In India, any original literary, dramatic, musical, artistic, cinematographic and sound recording work that originates from the skill and labour of an author is copyrightable work. The acquisition of copyright is automatic, and the right comes in existence the moment it is created. Registration of copyright is not a necessity, but it helps identify the copyright holder and serves as evidence.
How long copyright protection lasts varies depending on category. For literary, dramatic, musical and artistic work, it lasts for the life of the author plus an additional 60 years. In the case of cinematography and sound recording, it lasts for 60 years from the beginning of the calendar year after the year of publication.
As a general rule, the first right holder of an intellectual property lies with the author, unless there is an agreement specifically waiving or assigning the said right. Depending on the facts of each case, if it falls within the purview of the exceptions provided under the Copyrights Act, the first right holder varies.
For work created during the course of employment, the copyright belongs to the employer. For commissioned work, it belongs the author/creator unless the rights are assigned to the person who commissioned the work. However, there are some exceptions: Copyright of photographs, paintings, portraits, engravings, or cinematography film made for consideration/payment is owned by the person who commissioned the work.
But, when assignment of rights is not clearly documented, the copyright belongs to the author. In other words, an assignment of rights cannot be made orally. In S. Vijayaraghavan’s case, the Madras High Court observed that assignment of copyright can only be made by writing or it is not at all enforceable in law. When a statutory requirement is not fulfilled, the agreement is invalidated. Further, the Division Bench of Madras High Court in a case related to the Tamil film ‘Aaranya Kaandam’ also observed that in case of lack of assignment, the rights belong to the independent authors/creators, even when the work was done in lieu of consideration. The author of the story/screenplay, the lyricist, the composer would all retain their individual copyright and in the event of remake, explicit permission of the creator would be necessary.
Indian Courts have even stricter rules for online intellectual property. Permissions and/or licensing are mandatory before hosting or using any intellectual property. Therefore, anyone interested in recording ‘cover songs’ — which involves re-working, updating, or interpreting a previously recorded and released song by someone other than the original artist — must either obtain a license and/or consent of the copyright holder, or give notice of their intention to record the song and obtain consent of the copyright holder. In both cases, royalties must be paid, subject to the terms of the contract.
You might think YouTube, where many people record and upload covers of popular songs, is an exception but it isn't — according to the letter of the law, anyway. Some original artists may not bother with getting the covers removed because they are happy for the exposure or consider imitation the sincerest form of flattery, but some may object to the copyright violation. It depends on the individual.
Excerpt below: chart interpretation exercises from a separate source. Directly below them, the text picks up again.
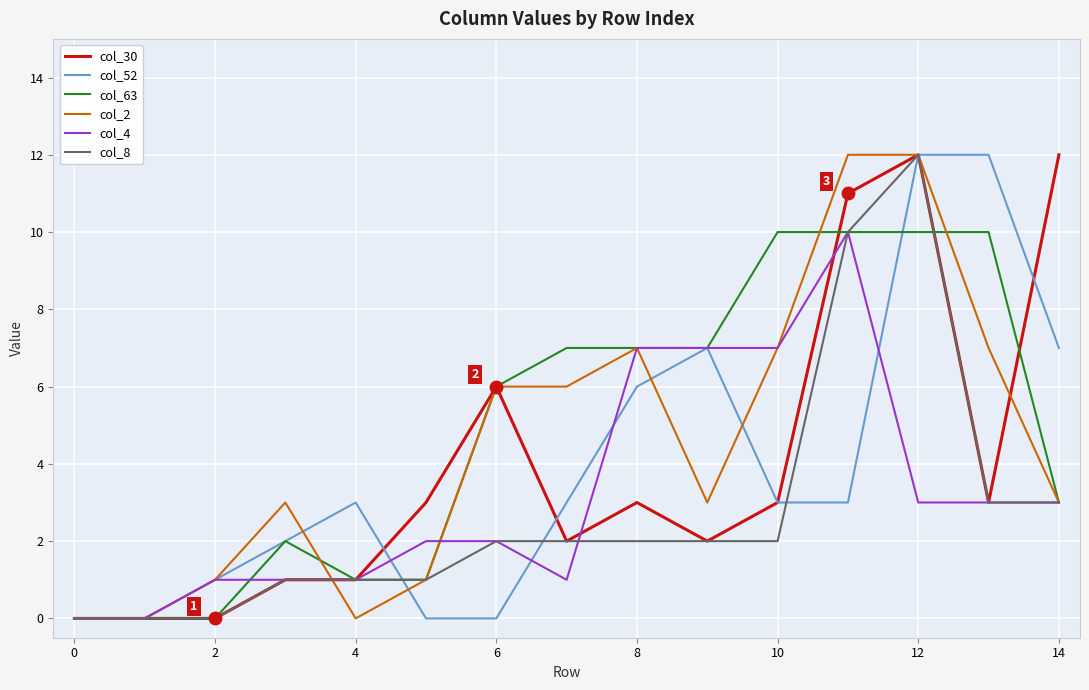

What is the maximum value shown in the chart?

12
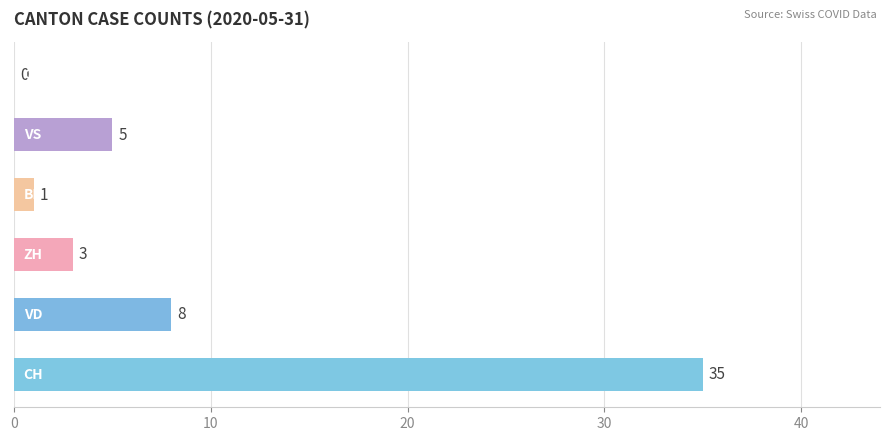

Is it true that the value at VD is 11?

False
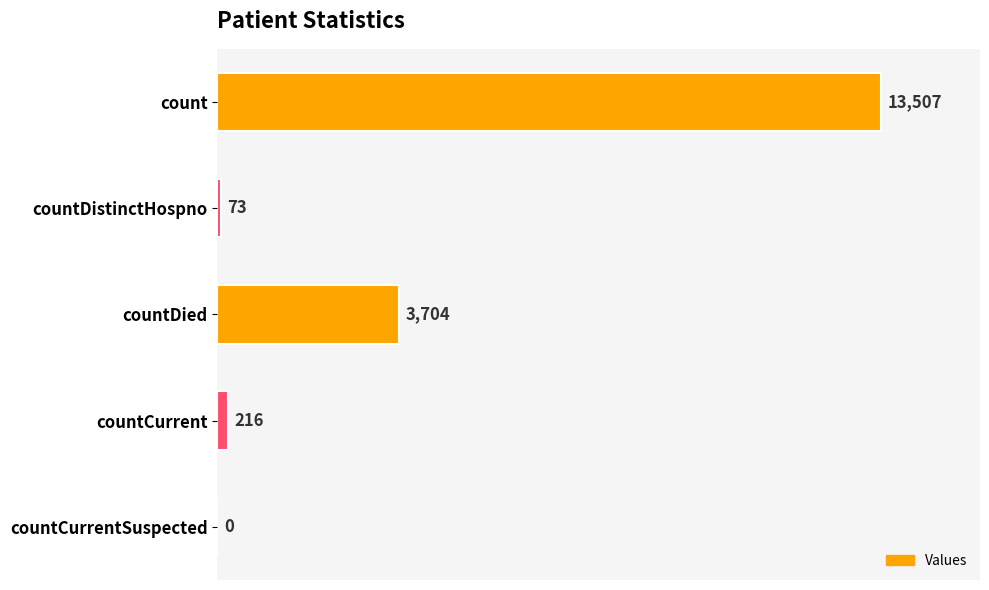

Is it true that the value at countDied is 3704?

True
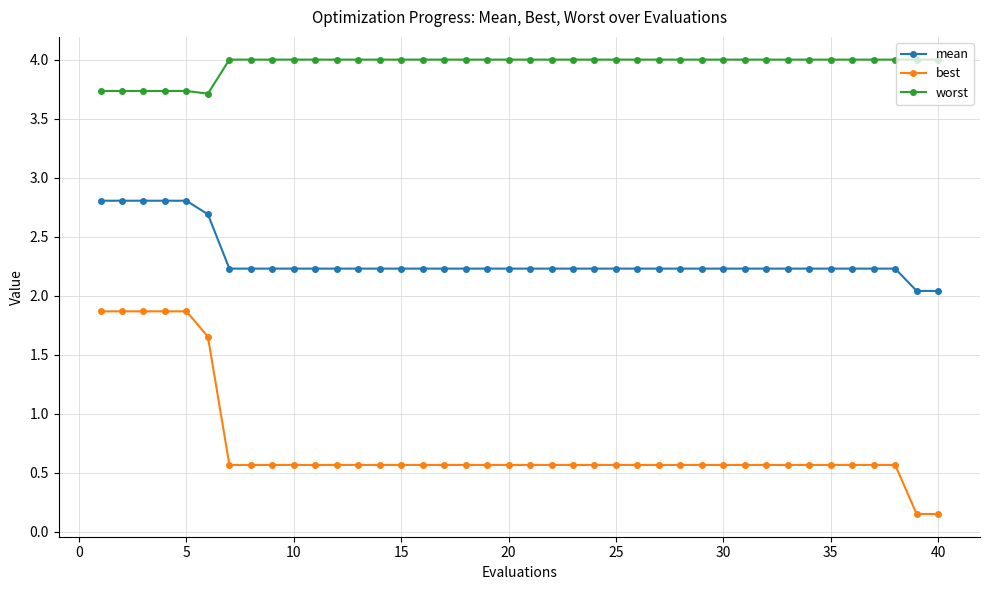

What is the value of the best point at the 38th from the left?

0.6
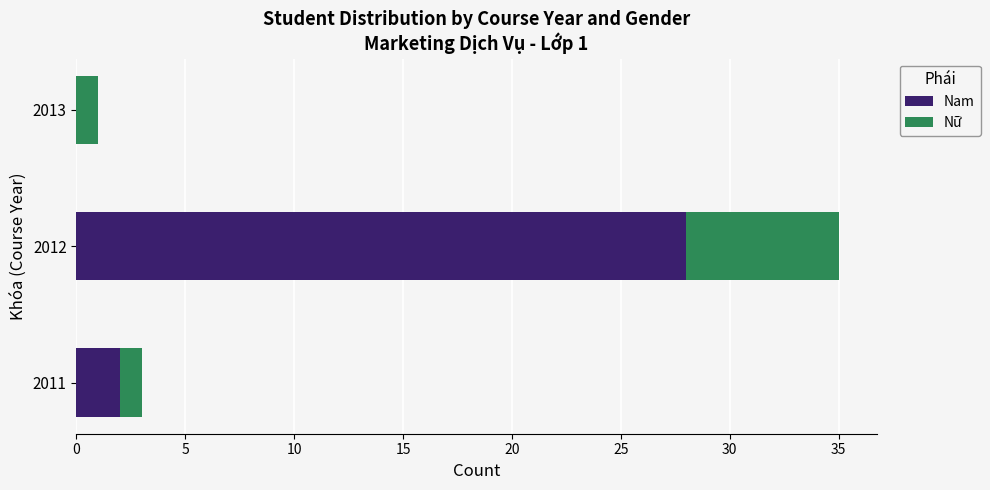

What is the maximum value for Nam?

28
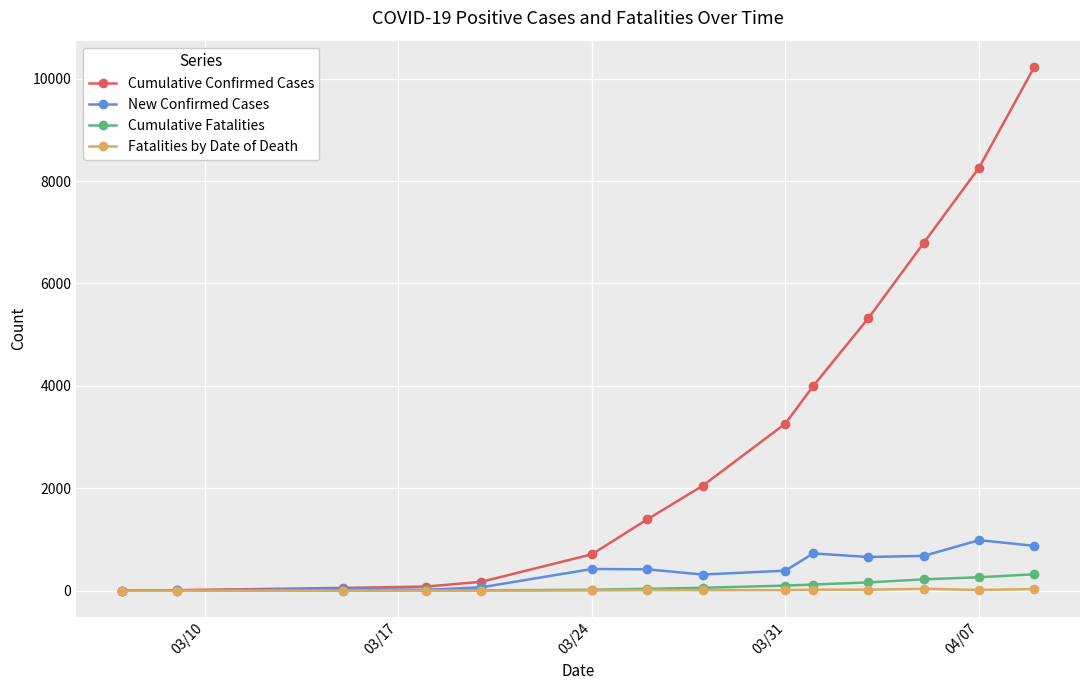

Which series has the largest total across all categories?

Cumulative Confirmed Cases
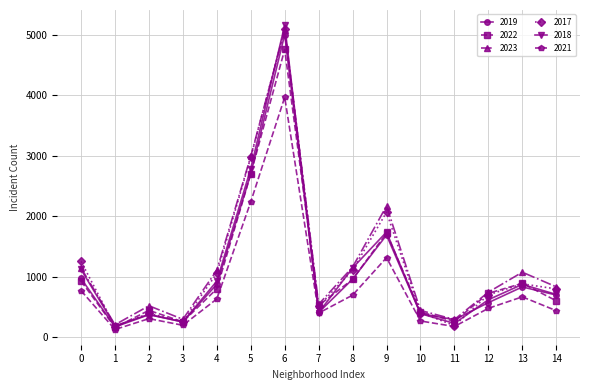

What is the value of the 2021 point at the 15th from the left?

435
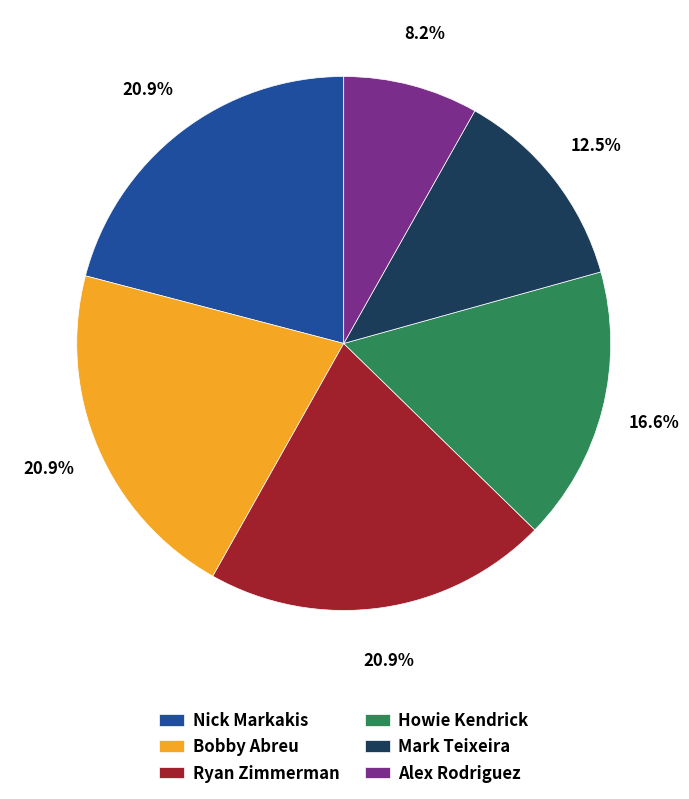

Combined, what portion of the pie is Alex Rodriguez and Mark Teixeira?

20.7%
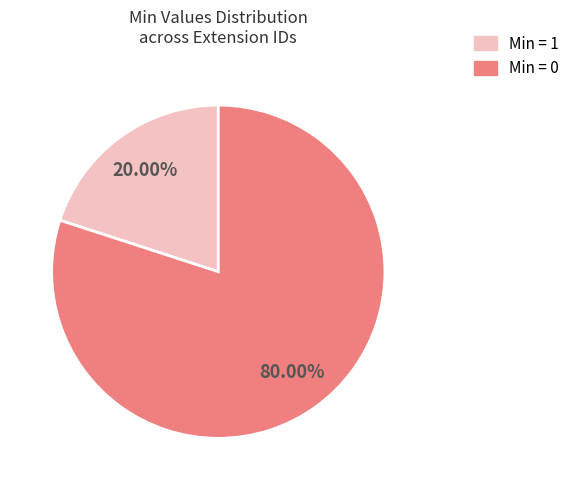

Does any single category account for the majority?

Yes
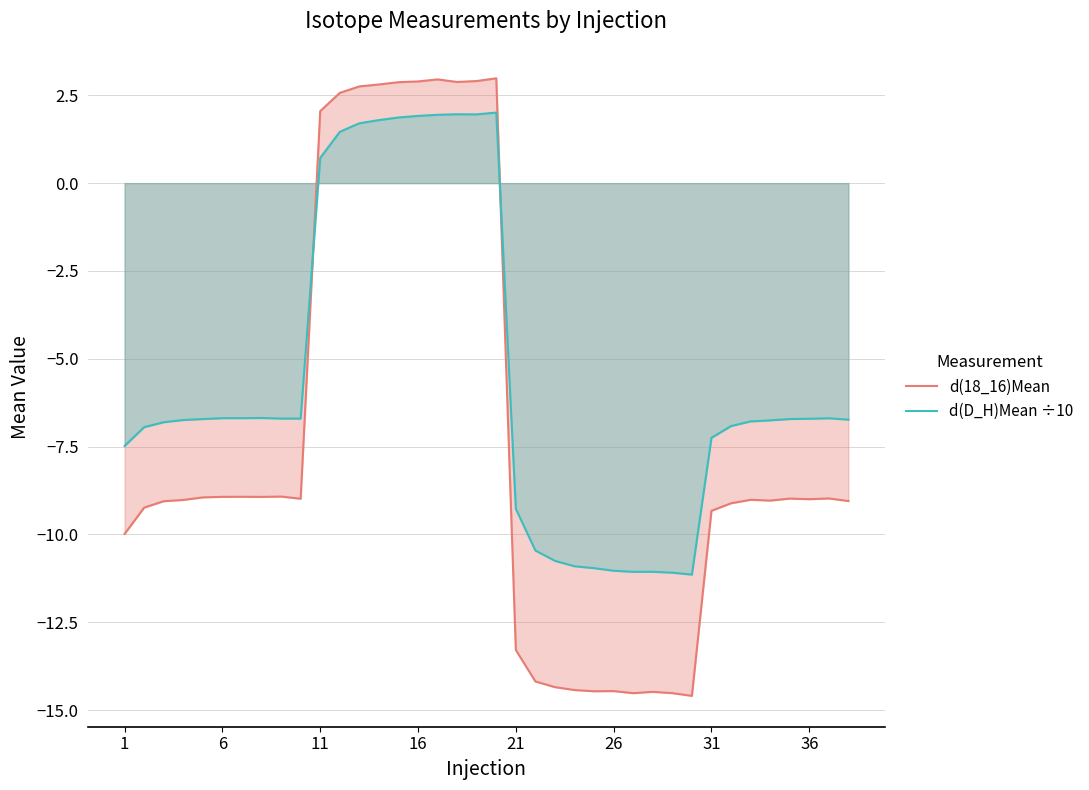

What is the sum of all d(D_H)Mean ÷10 values?

-213.2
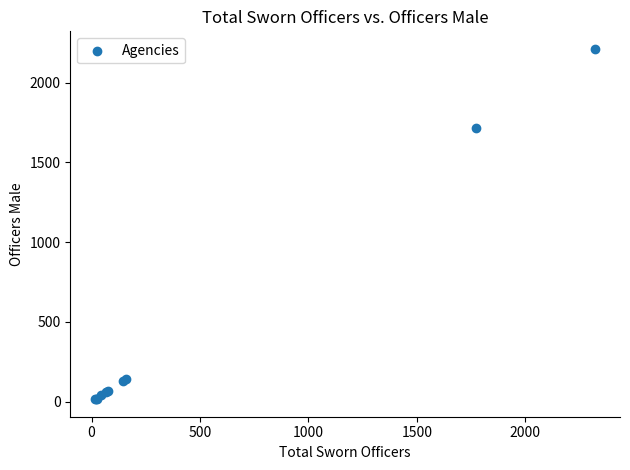

What Y value in the scatter plot is closest to 1114?

1714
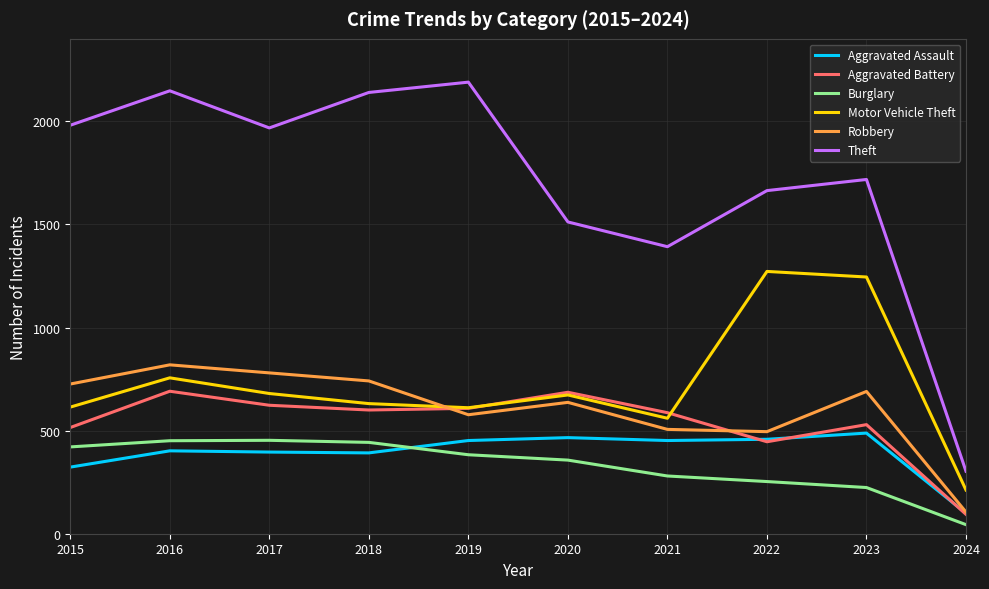

At which category is the sum across all series the highest?

2016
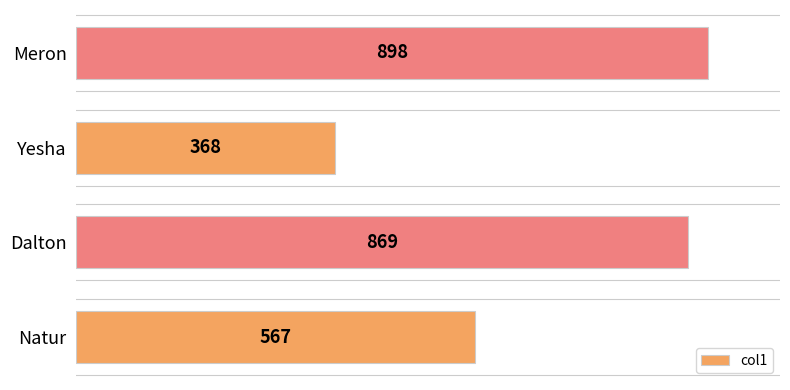

Are the bars horizontal?

Yes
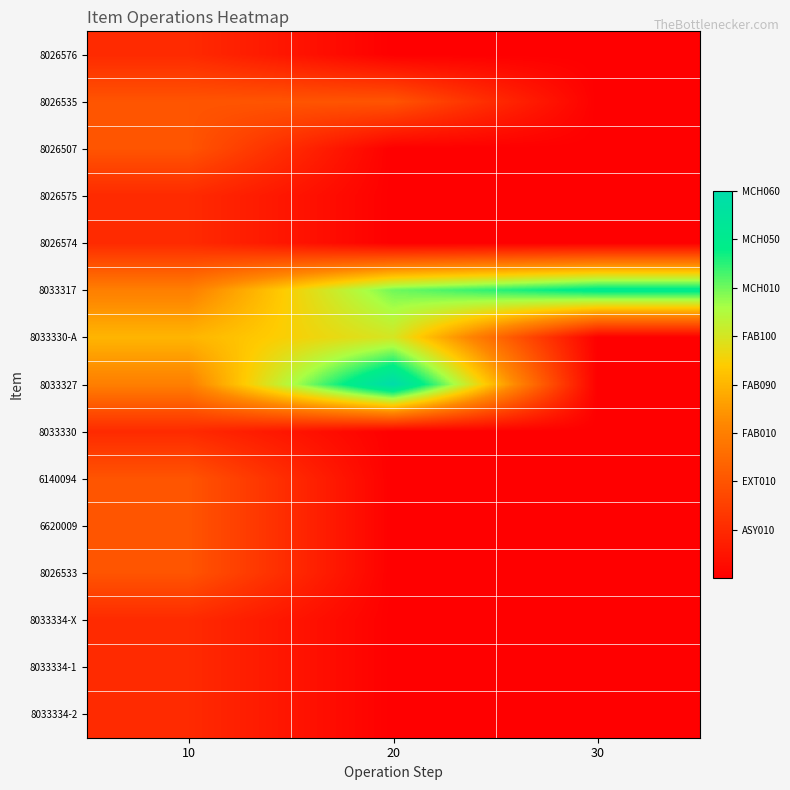

Rank the series by their maximum value, from lowest to highest.

8026576, 8026575, 8026574, 8033330, 8033334-X, 8033334-1, 8033334-2, 8026535, 8026507, 6140094, 6620009, 8026533, 8033330-A, 8033317, 8033327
In the age of social media, ignorance of the law can no longer be an excuse. Like the phones we use, the Manipur entertainment industry and the fans need to become smarter. Oral agreements should make way for document-based agreements in order to avoid confusion. Artists should think strategically about protecting their intellectual property rights, making themselves aware of the enforceability of their agreements while also ensuring appropriate due diligence and negotiations are adopted in order to curb unwanted litigation. And fans should brush up on the law before crying foul.